In December 2010, the WHO endorsed the Xpert MTB/RIF test for use in endemic countries to identify cases of TB, MDR-TB, and TB/HIV co-infection. The Xpert MTB/RIF system is a rapid, point-of-care automated, cartridge-based nucleic amplification sputum diagnostic that simultaneously tests for infection and resistance to RIF. It detects DNA sequences of mycobacterium tuberculosis bacteria and RIF resistance via PCR and identification of all known clinically relevant resistance mutations in the TB genome, with results available in ninety minutes. The diagnostic was developed in partnership with Cepheid, Inc., Foundation for Innovation New Diagnostics (FIND), University of Medicine and Dentistry of New Jersey, with support from the NIH.

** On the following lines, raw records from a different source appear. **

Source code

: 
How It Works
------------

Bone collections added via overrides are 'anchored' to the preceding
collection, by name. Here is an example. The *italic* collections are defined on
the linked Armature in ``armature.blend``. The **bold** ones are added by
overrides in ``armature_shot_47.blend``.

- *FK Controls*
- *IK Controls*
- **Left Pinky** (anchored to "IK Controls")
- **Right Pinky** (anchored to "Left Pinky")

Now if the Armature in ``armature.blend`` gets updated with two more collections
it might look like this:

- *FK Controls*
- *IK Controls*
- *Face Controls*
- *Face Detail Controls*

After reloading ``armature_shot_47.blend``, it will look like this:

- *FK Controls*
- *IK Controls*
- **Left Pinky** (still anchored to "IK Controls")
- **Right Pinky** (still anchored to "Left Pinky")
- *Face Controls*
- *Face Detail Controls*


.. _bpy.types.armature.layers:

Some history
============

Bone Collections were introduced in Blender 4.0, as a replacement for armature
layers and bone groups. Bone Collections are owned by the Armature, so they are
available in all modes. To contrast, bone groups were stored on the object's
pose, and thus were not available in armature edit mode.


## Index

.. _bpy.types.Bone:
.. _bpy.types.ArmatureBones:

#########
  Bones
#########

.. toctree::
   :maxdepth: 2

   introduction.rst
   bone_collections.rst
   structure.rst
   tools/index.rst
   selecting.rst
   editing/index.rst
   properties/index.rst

The urgent need for a rapid, point-of-care TB diagnostic is no longer elusive with the development of TB Biosciences technology. Extensive testing of this point-of-care diagnostic should be made a priority in order to offer a possible solution to the long standing TB diagnosis dilemma.
While the treatment of regular, MDR, and XDR-TB remains a challenge of paramount importance, diagnostics are at the crux of our ability to address any contemporary pandemic infectious disease. Scientific conference after conference exhibit the demand from doctors caring for people living with HIV in resource-poor settings for an effective, rapid point-of-care rapid diagnostic for TB. However, it appears there is virtually no emphasis on developing these tests, only the realization that they are desperately needed. While the hype around HIV eradication efforts enthusiastically reaches new heights of infeasibility, innovations in TB diagnostics continue to want for the definitive support necessary to save lives and stabilize the most affected regions. That is a shame that leaders of the Global Fund to Fight HIV/AIDS, TB and Malaria, the Congressional HIV/AIDS Caucus, Congressional Biomedical Research Caucus, Office of National AIDS Policy, UNAIDS, The Gates Foundation—and all of us—are going to have to bear. As austerity measures and sequestration continue to take their toll on public research programs, a mandate is desperately needed that we prioritize the most cost-effective, near-term opportunities we have and pursue them before our next accounting at the XXI International AIDS Conference (AIDS 2016) in South Africa.
Mariel Selbovitz, MPH, serves as the Chair of the Cornell ACTG Community Advisory Board and has authored over thirty abstracts and articles.